Alice Berger Hammerschlag RUA
Artist Bio
Alice Berger Hammerschlag was an abstract painter and commercial designer for publications and theatre sets. Born in Vienna in 1917, Hammerschlag fled political turbulence in 1938 and settled in Northern Ireland. It was here she met her husband, the musician, Heinz Hammerschlag. While she had attended the Kunstgewerbeschule and Vienna Academy of Arts and Crafts, it was in Ireland where her artistic career flourished most. Initially, she worked as a freelance artist designing both for publications and theatres, before becoming part of the permanent staff at the Lyric Theatre in the 1960s, designing sets for performances such as Ibsen's Brand in 1961, and The Death of Cuchulain by W. B. Yeats in 1965.

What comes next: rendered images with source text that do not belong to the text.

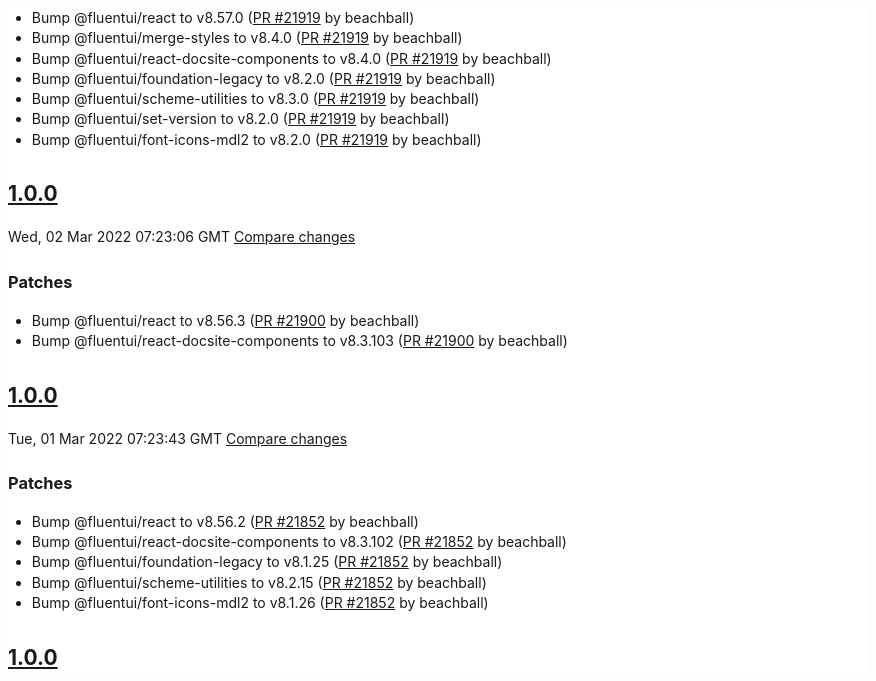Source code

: - Bump @fluentui/react to v8.57.0 ([PR #21919](https://github.com/microsoft/fluentui/pull/21919) by beachball)
- Bump @fluentui/merge-styles to v8.4.0 ([PR #21919](https://github.com/microsoft/fluentui/pull/21919) by beachball)
- Bump @fluentui/react-docsite-components to v8.4.0 ([PR #21919](https://github.com/microsoft/fluentui/pull/21919) by beachball)
- Bump @fluentui/foundation-legacy to v8.2.0 ([PR #21919](https://github.com/microsoft/fluentui/pull/21919) by beachball)
- Bump @fluentui/scheme-utilities to v8.3.0 ([PR #21919](https://github.com/microsoft/fluentui/pull/21919) by beachball)
- Bump @fluentui/set-version to v8.2.0 ([PR #21919](https://github.com/microsoft/fluentui/pull/21919) by beachball)
- Bump @fluentui/font-icons-mdl2 to v8.2.0 ([PR #21919](https://github.com/microsoft/fluentui/pull/21919) by beachball)

## [1.0.0](https://github.com/microsoft/fluentui/tree/@fluentui/theming-designer_v1.0.0)

Wed, 02 Mar 2022 07:23:06 GMT 
[Compare changes](https://github.com/microsoft/fluentui/compare/@fluentui/theming-designer_v1.0.0..@fluentui/theming-designer_v1.0.0)

### Patches

- Bump @fluentui/react to v8.56.3 ([PR #21900](https://github.com/microsoft/fluentui/pull/21900) by beachball)
- Bump @fluentui/react-docsite-components to v8.3.103 ([PR #21900](https://github.com/microsoft/fluentui/pull/21900) by beachball)

## [1.0.0](https://github.com/microsoft/fluentui/tree/@fluentui/theming-designer_v1.0.0)

Tue, 01 Mar 2022 07:23:43 GMT 
[Compare changes](https://github.com/microsoft/fluentui/compare/@fluentui/theming-designer_v1.0.0..@fluentui/theming-designer_v1.0.0)

### Patches

- Bump @fluentui/react to v8.56.2 ([PR #21852](https://github.com/microsoft/fluentui/pull/21852) by beachball)
- Bump @fluentui/react-docsite-components to v8.3.102 ([PR #21852](https://github.com/microsoft/fluentui/pull/21852) by beachball)
- Bump @fluentui/foundation-legacy to v8.1.25 ([PR #21852](https://github.com/microsoft/fluentui/pull/21852) by beachball)
- Bump @fluentui/scheme-utilities to v8.2.15 ([PR #21852](https://github.com/microsoft/fluentui/pull/21852) by beachball)
- Bump @fluentui/font-icons-mdl2 to v8.1.26 ([PR #21852](https://github.com/microsoft/fluentui/pull/21852) by beachball)

## [1.0.0](https://github.com/microsoft/fluentui/tree/@fluentui/theming-designer_v1.0.0)
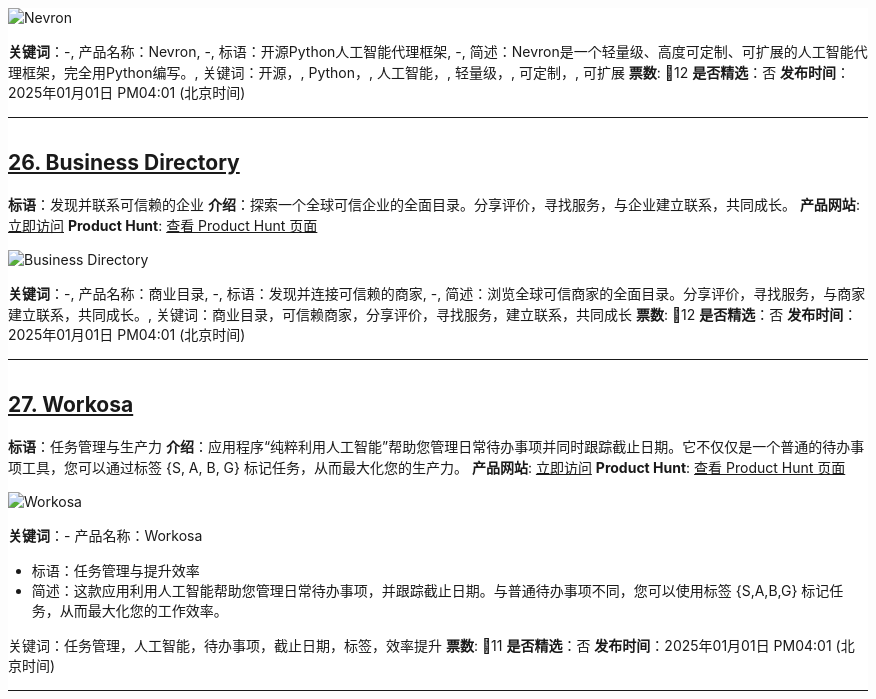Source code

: ![Nevron](https://ph-files.imgix.net/40a4c9ed-76f2-4559-bdce-ac8a099247ee.png?auto=format&fit=crop&frame=1&h=512&w=1024)

**关键词**：-, 产品名称：Nevron, -, 标语：开源Python人工智能代理框架, -, 简述：Nevron是一个轻量级、高度可定制、可扩展的人工智能代理框架，完全用Python编写。, 关键词：开源，, Python，, 人工智能，, 轻量级，, 可定制，, 可扩展
**票数**: 🔺12
**是否精选**：否
**发布时间**：2025年01月01日 PM04:01 (北京时间)

---

## [26. Business Directory](https://www.producthunt.com/posts/business-directory?utm_campaign=producthunt-api&utm_medium=api-v2&utm_source=Application%3A+nextauth+%28ID%3A+151633%29)
**标语**：发现并联系可信赖的企业
**介绍**：探索一个全球可信企业的全面目录。分享评价，寻找服务，与企业建立联系，共同成长。
**产品网站**: [立即访问](https://www.producthunt.com/r/SZWNUO6OKMVOOK?utm_campaign=producthunt-api&utm_medium=api-v2&utm_source=Application%3A+nextauth+%28ID%3A+151633%29)
**Product Hunt**: [查看 Product Hunt 页面](https://www.producthunt.com/posts/business-directory?utm_campaign=producthunt-api&utm_medium=api-v2&utm_source=Application%3A+nextauth+%28ID%3A+151633%29)

![Business Directory](https://ph-files.imgix.net/87cbaca6-643c-490c-a0f2-cd66d4428a38.jpeg?auto=format&fit=crop&frame=1&h=512&w=1024)

**关键词**：-, 产品名称：商业目录, -, 标语：发现并连接可信赖的商家, -, 简述：浏览全球可信商家的全面目录。分享评价，寻找服务，与商家建立联系，共同成长。, 关键词：商业目录，可信赖商家，分享评价，寻找服务，建立联系，共同成长
**票数**: 🔺12
**是否精选**：否
**发布时间**：2025年01月01日 PM04:01 (北京时间)

---

## [27. Workosa](https://www.producthunt.com/posts/workosa?utm_campaign=producthunt-api&utm_medium=api-v2&utm_source=Application%3A+nextauth+%28ID%3A+151633%29)
**标语**：任务管理与生产力
**介绍**：应用程序“纯粹利用人工智能”帮助您管理日常待办事项并同时跟踪截止日期。它不仅仅是一个普通的待办事项工具，您可以通过标签 {S, A, B, G} 标记任务，从而最大化您的生产力。
**产品网站**: [立即访问](https://www.producthunt.com/r/WXBU7AIUTWSSY2?utm_campaign=producthunt-api&utm_medium=api-v2&utm_source=Application%3A+nextauth+%28ID%3A+151633%29)
**Product Hunt**: [查看 Product Hunt 页面](https://www.producthunt.com/posts/workosa?utm_campaign=producthunt-api&utm_medium=api-v2&utm_source=Application%3A+nextauth+%28ID%3A+151633%29)

![Workosa](https://ph-files.imgix.net/ff7ecde8-0e88-4cd0-ad17-bc0f1296400b.png?auto=format&fit=crop&frame=1&h=512&w=1024)

**关键词**：- 产品名称：Workosa
- 标语：任务管理与提升效率
- 简述：这款应用利用人工智能帮助您管理日常待办事项，并跟踪截止日期。与普通待办事项不同，您可以使用标签 {S,A,B,G} 标记任务，从而最大化您的工作效率。

关键词：任务管理，人工智能，待办事项，截止日期，标签，效率提升
**票数**: 🔺11
**是否精选**：否
**发布时间**：2025年01月01日 PM04:01 (北京时间)

---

Hammerschlag showed three paintings at the Ulster Academy of Arts in 1942 and continued to exhibit work until 1961 at the Academy. In 1956, she held a solo exhibition at Queen’s University, which was followed by four further shows. In 1961, her work was first exhibited at the Irish Exhibition of Living Art and would continue to be represented between 1964 and 1967. Two solo exhibitions were subsequently held at the Dawson Gallery. Her work travelled to Galerie Creuze in Paris in 1967 and was included at the Salon International Cannes in 1968 and 1969. Hammerschlag ran the New Gallery, Belfast, and was joint secretary with Deborah Brown of the Ulster Society of Women Artists, and a member of the Women’s International Art Club.